- **Task to carry out**
Can you reproduce the article below on Taiwanese chip makers moving into China, in full and word for word?

Top of Excerpted passage

Silicon Gold Rush

Taiwan’s chip makers can’t resist the lure of China, the world’s largest consumer of semiconductors

11 min read
Photo of  the Taiwan Semiconductor Manufacturing Co's newest plant, in the Songjiang suburb of Shanghai, China.
A Piece of the Action: Last year, the Taiwan Semiconductor Manufacturing Co. opened the doors of its newest plant, in the Songjiang suburb of Shanghai, China, giving its customers greater access to the huge Chinese electronics market.
Photo: TSMC

In just 15 years, the farmland of the Pudong district of Shanghai has disappeared under gleaming skyscrapers, monuments to, among other things, the fastest-growing semiconductor industry in the world. Within this charmed circle, the fastest-growing start-up is Semiconductor Manufacturing International Corp. (SMIC). In the five years since its founding, it has become the leading chip maker in China, the next big chip-making power in the world.

Ironically, China’s ascendance in semiconductors is almost entirely attributable to assistance from Taiwanese technologists. SMIC itself was founded by a Chinese-American raised in Taiwan, and many of its employees are from Taiwan. Hundreds of them, just weeks off the airplane, are bedding down in the company’s massive employee community, complete with gym, supermarket, beauty parlors, and a school for 1200 children.

SMIC is not the only foundry with roots in Taiwan that has set up shop here. A report by a U.S. chip industry group, the Semiconductor Industry Association, in San Jose, Calif., estimated that in the second half of 2001 alone, more than 3000 engineers left Taiwan to work in China’s semiconductor industry. Far more have evidently arrived since then. In Pudong, where three of SMIC’s foundries started operation two years ago, the Minnan dialect of Taiwan can be heard in local bars and restaurants.

Bottom of Excerpted passage
Top of Recorded information

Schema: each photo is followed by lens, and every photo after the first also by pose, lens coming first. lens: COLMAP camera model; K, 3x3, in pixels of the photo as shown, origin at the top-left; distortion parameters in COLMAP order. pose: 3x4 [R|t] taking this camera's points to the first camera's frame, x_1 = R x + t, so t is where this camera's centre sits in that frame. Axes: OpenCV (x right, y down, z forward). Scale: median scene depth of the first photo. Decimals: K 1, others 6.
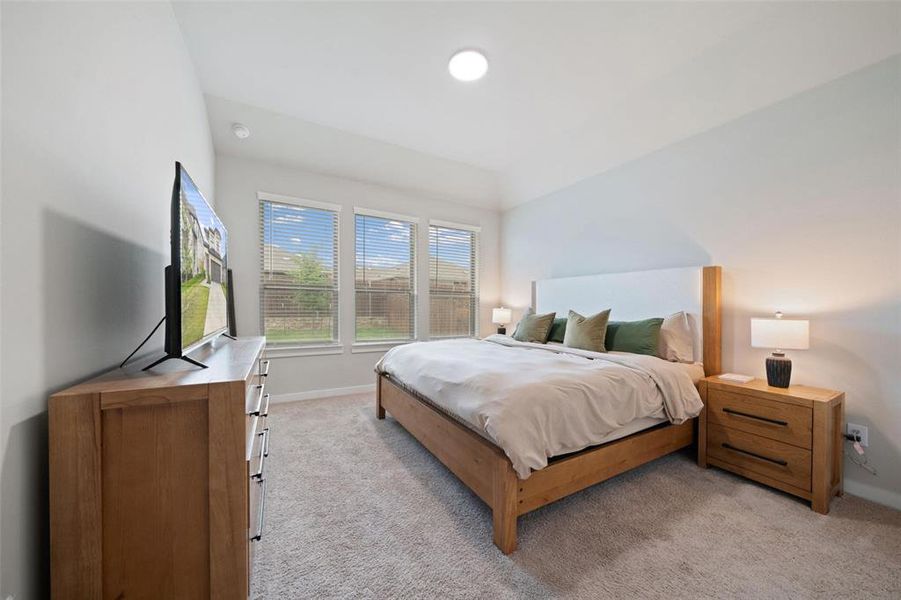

Bottom of Recorded information

- **Task response**
Silicon Gold Rush

Taiwan’s chip makers can’t resist the lure of China, the world’s largest consumer of semiconductors

11 min read
Photo of  the Taiwan Semiconductor Manufacturing Co's newest plant, in the Songjiang suburb of Shanghai, China.
A Piece of the Action: Last year, the Taiwan Semiconductor Manufacturing Co. opened the doors of its newest plant, in the Songjiang suburb of Shanghai, China, giving its customers greater access to the huge Chinese electronics market.
Photo: TSMC

In just 15 years, the farmland of the Pudong district of Shanghai has disappeared under gleaming skyscrapers, monuments to, among other things, the fastest-growing semiconductor industry in the world. Within this charmed circle, the fastest-growing start-up is Semiconductor Manufacturing International Corp. (SMIC). In the five years since its founding, it has become the leading chip maker in China, the next big chip-making power in the world.

Ironically, China’s ascendance in semiconductors is almost entirely attributable to assistance from Taiwanese technologists. SMIC itself was founded by a Chinese-American raised in Taiwan, and many of its employees are from Taiwan. Hundreds of them, just weeks off the airplane, are bedding down in the company’s massive employee community, complete with gym, supermarket, beauty parlors, and a school for 1200 children.

SMIC is not the only foundry with roots in Taiwan that has set up shop here. A report by a U.S. chip industry group, the Semiconductor Industry Association, in San Jose, Calif., estimated that in the second half of 2001 alone, more than 3000 engineers left Taiwan to work in China’s semiconductor industry. Far more have evidently arrived since then. In Pudong, where three of SMIC’s foundries started operation two years ago, the Minnan dialect of Taiwan can be heard in local bars and restaurants.